Exclusively breastfed poop is water soluble. You don’t even need to rinse it off! I always just tossed the soiled diapers in the pail (lined with a wetbag) and then dumped everything in the wash on wash day.
Once baby starts solids or if baby is on formula, you’ll want to dump solids into the toilet (by the way: you’re supposed to do this with disposables, too) and possibly rinse. Some people like to use a diaper sprayer with a Spray Pal. I am able to use my Spray Pal with the shower attachment from our bathtub when needed. Sometimes I just put on my rubber glove and swish in the toilet bowl. Another option is biodegradable liners that catch the poop and that are ostensibly flushable (really depends on your plumbing situation), or fleece liners than are easier to rinse than an entire diaper.
On average, I’d say babies in cloth get changed every 2-3 hours. Having never really had a kid in full-time sposies, I can’t say for sure if this is that different. I think some parents probably stretch changes in disposables because of their massive capacity for storing urine in that weird gel. Cloth diapers can also last for naps and overnight. If you know you won’t be able to change a diaper for 4 or 5 hours, make sure you “build” your diaper accordingly, with boosters or extra inserts. If your baby is sensitive to wetness, most diapers have a “stay dry” layer that is made of fleece or some kind of polyester. The “stay dry” feeling is not as effective as with disposables, but neither is it as drying on baby’s skin. Obviously, as with disposables, I change as soon as there is a poop.
A lot of families use disposables over night until they feel comfortable with their daytime cloth diaper routine. Overnight, you naturally have to consider adding enough absorbency to last 10-12 hours of sleep. Many brands make diapers that are specifically marketed as overnight diapers. You can read all my tips for overnight diapering here, and my favourite combination of inserts for overnight, known as my “Overnight Insert Sandwich,” here.
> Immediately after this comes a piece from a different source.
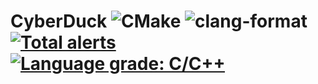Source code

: # CyberDuck ![CMake](https://github.com/CyberDuckProject/CyberDuck/workflows/CMake/badge.svg) ![clang-format](https://github.com/CyberDuckProject/CyberDuck/workflows/clang-format/badge.svg) [![Total alerts](https://img.shields.io/lgtm/alerts/g/CyberDuckProject/CyberDuck.svg?logo=lgtm&logoWidth=18)](https://lgtm.com/projects/g/CyberDuckProject/CyberDuck/alerts/) [![Language grade: C/C++](https://img.shields.io/lgtm/grade/cpp/g/CyberDuckProject/CyberDuck.svg?logo=lgtm&logoWidth=18)](https://lgtm.com/projects/g/CyberDuckProject/CyberDuck/context:cpp)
If you have a super soaker like my daughter was for a long time, you may need one of my Top 3 Heavy Wetter solutions.
Leaks are usually a result of incorrect fit or insufficient absorbency. Troubleshoot, troubleshoot, troubleshoot! Here’s my post on the most common causes of leaks.
Take a look at this awesome Troubleshooting Leaks posts from fellow cloth diaper bloggers:
- Cloth Diaper Revival: All About Leaks
- Cloth Diaper Geek: 10 Reasons Your Cloth Diapers Might Be Leaking
- Dirty Diaper Laundry: Troubleshooting Cloth Diaper Leaks
Check out Olivia at This West Coast Mommy’s guide to Cloth Diaper Terms. If you’d like help with the abbreviations in cloth diapering groups on Facebook, check this table and simply ignore the right-hand French translation!
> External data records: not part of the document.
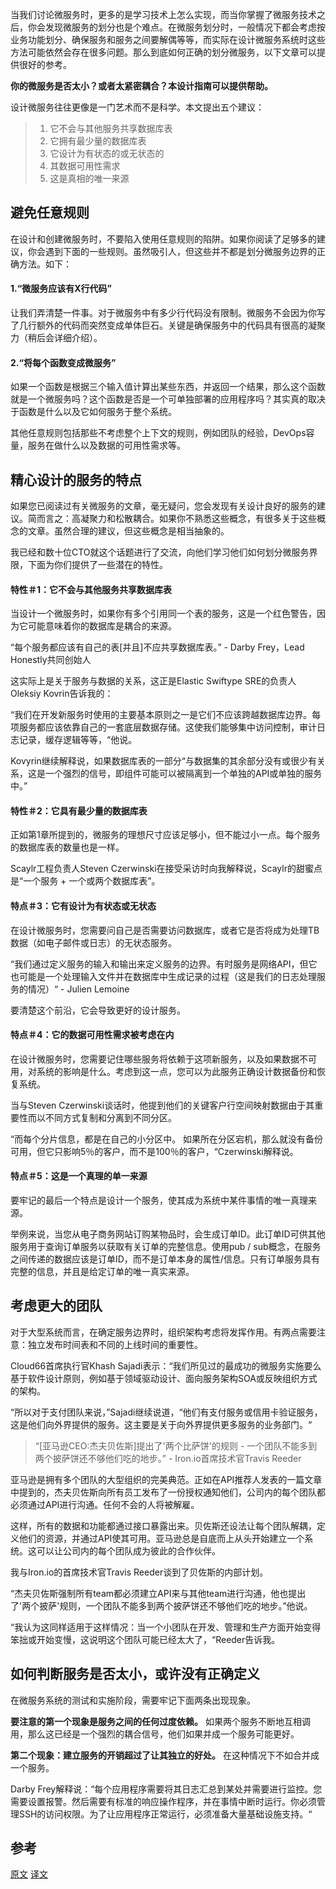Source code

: 当我们讨论微服务时，更多的是学习技术上怎么实现，而当你掌握了微服务技术之后，你会发现微服务的划分也是个难点。在微服务划分时，一般情况下都会考虑按业务功能划分、确保服务和服务之间要解偶等等，而实际在设计微服务系统时这些方法可能依然会存在很多问题。那么到底如何正确的划分微服务，以下文章可以提供很好的参考。

**你的微服务是否太小？或者太紧密耦合？本设计指南可以提供帮助。** 

设计微服务往往更像是一门艺术而不是科学。本文提出五个建议：
 
> 1. 它不会与其他服务共享数据库表
> 2. 它拥有最少量的数据库表
> 3. 它设计为有状态的或无状态的
> 4. 其数据可用性需求
> 5. 这是真相的唯一来源


## 避免任意规则

在设计和创建微服务时，不要陷入使用任意规则的陷阱。如果你阅读了足够多的建议，你会遇到下面的一些规则。虽然吸引人，但这些并不都是划分微服务边界的正确方法。如下：

#### 1.“微服务应该有X行代码”

让我们弄清楚一件事。对于微服务中有多少行代码没有限制。微服务不会因为你写了几行额外的代码而突然变成单体巨石。关键是确保服务中的代码具有很高的凝聚力（稍后会详细介绍）。

#### 2.“将每个函数变成微服务”

如果一个函数是根据三个输入值计算出某些东西，并返回一个结果，那么这个函数就是一个微服务吗？这个函数是否是一个可单独部署的应用程序吗？其实真的取决于函数是什么以及它如何服务于整个系统。

其他任意规则包括那些不考虑整个上下文的规则，例如团队的经验，DevOps容量，服务在做什么以及数据的可用性需求等。

## 精心设计的服务的特点

如果您已阅读过有关微服务的文章，毫无疑问，您会发现有关设计良好的服务的建议。简而言之：高凝聚力和松散耦合。如果你不熟悉这些概念，有很多关于这些概念的文章。虽然合理的建议，但这些概念是相当抽象的。

我已经和数十位CTO就这个话题进行了交流，向他们学习他们如何划分微服务界限，下面为你们提供了一些潜在的特性。

#### 特性＃1：它不会与其他服务共享数据库表

当设计一个微服务时，如果你有多个引用同一个表的服务，这是一个红色警告，因为它可能意味着你的数据库是耦合的来源。

“每个服务都应该有自己的表[并且]不应共享数据库表。” - Darby Frey，Lead Honestly共同创始人

这实际上是关于服务与数据的关系，这正是Elastic Swiftype SRE的负责人Oleksiy Kovrin告诉我的：

“我们在开发新服务时使用的主要基本原则之一是它们不应该跨越数据库边界。每项服务都应该依靠自己的一套底层数据存储。这使我们能够集中访问控制，审计日志记录，缓存逻辑等等，“他说。

Kovyrin继续解释说，如果数据库表的一部分“与数据集的其余部分没有或很少有关系，这是一个强烈的信号，即组件可能可以被隔离到一个单独的API或单独的服务中。”

#### 特性＃2：它具有最少量的数据库表

正如第1章所提到的，微服务的理想尺寸应该足够小，但不能过小一点。每个服务的数据库表的数量也是一样。

Scaylr工程负责人Steven Czerwinski在接受采访时向我解释说，Scaylr的甜蜜点是“一个服务 + 一个或两个数据库表”。

#### 特点＃3：它有设计为有状态或无状态

在设计微服务时，您需要问自己是否需要访问数据库，或者它是否将成为处理TB数据（如电子邮件或日志）的无状态服务。

“我们通过定义服务的输入和输出来定义服务的边界。有时服务是网络API，但它也可能是一个处理输入文件并在数据库中生成记录的过程（这是我们的日志处理服务的情况）“ - Julien Lemoine

要清楚这个前沿，它会导致更好的设计服务。

#### 特点＃4：它的数据可用性需求被考虑在内

在设计微服务时，您需要记住哪些服务将依赖于这项新服务，以及如果数据不可用，对系统的影响是什么。考虑到这一点，您可以为此服务正确设计数据备份和恢复系统。

当与Steven Czerwinski谈话时，他提到他们的关键客户行空间映射数据由于其重要性而以不同方式复制和分离到不同分区。

“而每个分片信息，都是在自己的小分区中。 如果所在分区宕机，那么就没有备份可用，但它只影响5％的客户，而不是100％的客户，“Czerwinski解释说。

#### 特点＃5：这是一个真理的单一来源

要牢记的最后一个特点是设计一个服务，使其成为系统中某件事情的唯一真理来源。

举例来说，当您从电子商务网站订购某物品时，会生成订单ID。此订单ID可供其他服务用于查询订单服务以获取有关订单的完整信息。使用pub / sub概念，在服务之间传递的数据应该是订单ID，而不是订单本身的属性/信息。只有订单服务具有完整的信息，并且是给定订单的唯一真实来源。

## 考虑更大的团队

对于大型系统而言，在确定服务边界时，组织架构考虑将发挥作用。有两点需要注意：独立发布时间表和不同的上线时间的重要性。

Cloud66首席执行官Khash Sajadi表示：“我们所见过的最成功的微服务实施要么基于软件设计原则，例如基于领域驱动设计、面向服务架构SOA或反映组织方式的架构。

“所以对于支付团队来说，”Sajadi继续说道，“他们有支付服务或信用卡验证服务，这是他们向外界提供的服务。这主要是关于向外界提供更多服务的业务部门。“


> “[亚马逊CEO:杰夫贝佐斯]提出了'两个比萨饼'的规则 - 一个团队不能多到两个披萨饼还不够他们吃的地步。” - Iron.io首席技术官Travis Reeder


亚马逊是拥有多个团队的大型组织的完美典范。正如在API推荐人发表的一篇文章中提到的，杰夫贝佐斯向所有员工发布了一份授权通知他们，公司内的每个团队都必须通过API进行沟通。任何不会的人将被解雇。

这样，所有的数据和功能都通过接口暴露出来。贝佐斯还设法让每个团队解耦，定义他们的资源，并通过API使其可用。亚马逊总是自底而上从头开始建立一个系统。这可以让公司内的每个团队成为彼此的合作伙伴。

我与Iron.io的首席技术官Travis Reeder谈到了贝佐斯的内部计划。


“杰夫贝佐斯强制所有team都必须建立API来与其他team进行沟通，他也提出了'两个披萨'规则，一个团队不能多到两个披萨饼还不够他们吃的地步。”他说。

“我认为这同样适用于这样情况：当一个小团队在开发、管理和生产方面开始变得笨拙或开始变慢，这说明这个团队可能已经太大了，“Reeder告诉我。

## 如何判断服务是否太小，或许没有正确定义

在微服务系统的测试和实施阶段，需要牢记下面两条出现现象。

**要注意的第一个现象是服务之间的任何过度依赖。** 如果两个服务不断地互相调用，那么这已经是一个强烈的耦合信号，他们如果并成一个服务可能更好。

**第二个现象：建立服务的开销超过了让其独立的好处。** 在这种情况下不如合并成一个服务。

Darby Frey解释说：“每个应用程序需要将其日志汇总到某处并需要进行监控。您需要设置报警。然后需要有标准的响应操作程序，并在事情中断时运行。你必须管理SSH的访问权限。为了让应用程序正常运行，必须准备大量基础设施支持。“


## 参考  

[原文](https://buttercms.com/books/microservices-for-startups/microservice-boundaries-5-characteristics-to-guide-your-design)
[译文](https://www.jdon.com/49426)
Cloth is portable! Just bring a small wetbag with you to transport the dirties. If you want the diapers to take up less space in your bag, choose an AI2 system where you just need to change the insert.
If you’re worried about toting poop around all day, use disposable liners so you can just toss the poop and go. Personally, on the odd occasion I’m out visiting family or friends and Cub is in a disposable, I really hate leaving a dirty diaper in their garbage. I’m much happier taking home the laundry!
It is very important to avoid certain common ingredients in diaper creams when using cloth diapers. Think about the heavy, greasy ingredients that would be impossible to launder out of your clothes: petrolatum (Vaseline), mineral oil, cod liver oil, paraffin are all ingredients to avoid. Because these ingredients are very commonly found in zinc oxide creams (like Desitin or Zincofax), you’ll often see recommendations against all zinc oxide creams in general. This post explains a bit more on why there are some zinc oxide creams that are okay to use.
There are creams that are 100% cloth safe, meaning you don’t need to put any kind of liner in the diaper, you can just apply the cream and put on the diaper. You’ll notice these creams contain ingredients that are familiar (and often edible!): coconut oil, shea butter, Vitamin E, jojoba oil and essential oils. You can even make your own!
What advice do you have for a cloth diaper newbie?